Aku menjumpai Jabir. Biasanya dia tahu dimana Melati pergi. Kalau aku bertugas ke luar daerah, Jabirlah tempat ia menanyakan bagaimana keadaanku. Karena Jabir orang yang paling tahu atas hubungan kami berdua.
”Apa?!” jawab Jabir seakan tak percaya setelah membaca surat yang ditulis Melati. ”Sebenar ini tidak perlu terjadi jikalau dipandang dari segi positifnya. Karena Melati sudah taubat. Terkadang jalan pikiran kita tidak sama. Ini membutuhkan waktu untuk menjelaskan semua.
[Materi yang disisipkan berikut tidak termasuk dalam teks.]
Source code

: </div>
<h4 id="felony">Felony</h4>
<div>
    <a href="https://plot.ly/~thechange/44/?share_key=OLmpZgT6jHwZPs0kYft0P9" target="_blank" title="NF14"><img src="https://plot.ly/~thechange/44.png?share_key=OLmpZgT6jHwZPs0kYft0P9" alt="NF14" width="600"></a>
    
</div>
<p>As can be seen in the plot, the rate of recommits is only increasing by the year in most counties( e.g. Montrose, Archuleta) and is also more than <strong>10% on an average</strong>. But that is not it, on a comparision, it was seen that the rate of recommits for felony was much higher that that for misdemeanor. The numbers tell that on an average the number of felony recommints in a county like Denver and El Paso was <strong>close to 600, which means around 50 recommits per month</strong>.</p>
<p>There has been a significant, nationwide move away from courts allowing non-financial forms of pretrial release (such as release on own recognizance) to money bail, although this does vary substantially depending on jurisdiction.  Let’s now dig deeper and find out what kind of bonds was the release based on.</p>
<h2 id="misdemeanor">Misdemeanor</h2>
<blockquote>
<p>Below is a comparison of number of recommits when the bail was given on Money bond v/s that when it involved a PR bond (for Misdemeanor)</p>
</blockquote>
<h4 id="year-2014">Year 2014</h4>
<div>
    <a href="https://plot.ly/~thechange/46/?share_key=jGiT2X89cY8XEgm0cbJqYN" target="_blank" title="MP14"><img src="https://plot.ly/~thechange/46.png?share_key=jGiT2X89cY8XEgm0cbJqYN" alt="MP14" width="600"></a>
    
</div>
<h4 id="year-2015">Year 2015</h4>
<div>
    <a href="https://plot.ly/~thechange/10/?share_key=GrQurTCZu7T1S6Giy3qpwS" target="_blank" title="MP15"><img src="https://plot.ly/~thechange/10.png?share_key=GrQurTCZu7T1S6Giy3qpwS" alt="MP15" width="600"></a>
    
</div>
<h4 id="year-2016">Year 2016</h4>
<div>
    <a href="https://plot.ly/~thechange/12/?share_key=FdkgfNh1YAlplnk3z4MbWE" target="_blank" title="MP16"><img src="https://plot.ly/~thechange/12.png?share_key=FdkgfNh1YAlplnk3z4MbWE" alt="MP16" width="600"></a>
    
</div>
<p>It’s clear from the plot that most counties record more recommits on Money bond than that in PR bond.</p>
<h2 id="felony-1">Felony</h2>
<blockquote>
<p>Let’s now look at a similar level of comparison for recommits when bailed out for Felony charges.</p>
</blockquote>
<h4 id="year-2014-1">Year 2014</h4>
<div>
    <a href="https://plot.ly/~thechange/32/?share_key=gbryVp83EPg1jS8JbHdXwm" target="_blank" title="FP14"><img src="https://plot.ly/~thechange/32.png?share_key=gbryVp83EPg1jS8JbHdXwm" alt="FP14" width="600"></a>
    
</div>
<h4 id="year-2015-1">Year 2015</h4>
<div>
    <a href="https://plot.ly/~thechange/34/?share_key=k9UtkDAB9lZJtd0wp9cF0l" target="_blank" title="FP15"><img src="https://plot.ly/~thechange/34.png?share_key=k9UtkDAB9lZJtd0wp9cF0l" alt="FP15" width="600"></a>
Walaupun demikian belum tentu juga semua pihak menerima kenyataan ini. Terlebih Melati seorang yang telah terlanjur dianggap sampah masyarakat.”
Aku terdiam seribu bahasa. Sesak rasanya hati ini. Ya, Allah..... salahkah diriku ini, berdosakah diriku. Bukakanlah pintu hati mereka agar percaya bahwa Melati sudah taubat. Engkau Maha Melihat dan Maha Mengetahui. Jalannya masih panjang, hidupnya masih labil. Aku takut ia akan kembali kejalan yang berlumpur dosa.
”Aku akan mencarinya. Aku harus mendapatkannya kembali.”
”Tapi kemana? Bukankan disini hanya sendiri, sedangkan saudara yang ada cuma di Lhokseumawe.”
Aku kaget saat Jabir kalau saudaranya ada di Lhokseumawe. Aku teringat apa yang dikatakan Melati bahwa salah seorang abangnya ada yang bekerja di Pemko Lhokseumawe. Ia pernah mengajak aku menjampai abangnya, akan tetapi kesempatan itu belum kesampaian.
”Ar...! Bagaimana kalau kamu saya perkenalkan sama abang saya. Katanya ingin sekali menjumpaimu.” ajaknya suatu masa.
 ”Insya Allah! Tapi untuk sekarang ini aku lagi sibuk. Mudah-mudahan kita cari kesempatan lain, ya? Tapi kalau boleh aku tahu siapa namanya abangmu, mana tahu mungkin aku kenal”
”Namanya Sulaiman, ia bekerja di Kantor di Lhoseumawe, tapi aku tidak tahu kantor apa. Kalau alamatnya, jalan Cunda lorong semanggi no. 26. Kelurahan Cunda Lhoseumawe. Tidak jauh dari terminal Cunda.”

Ya.... aku akan kesana, siapa tahu dia pulang ke rumah abangnya. Melati, tak ada malammu lagi. Disini hati teriris pedih, berduka bersama alunan debu-debu jalanan. Langkah linglung, bagai riak tak bertepi. Bunga sedap malam itu, bunga penghias jendelamu menunggu belaian tanganmu, kini tertunduk lemas lunglai.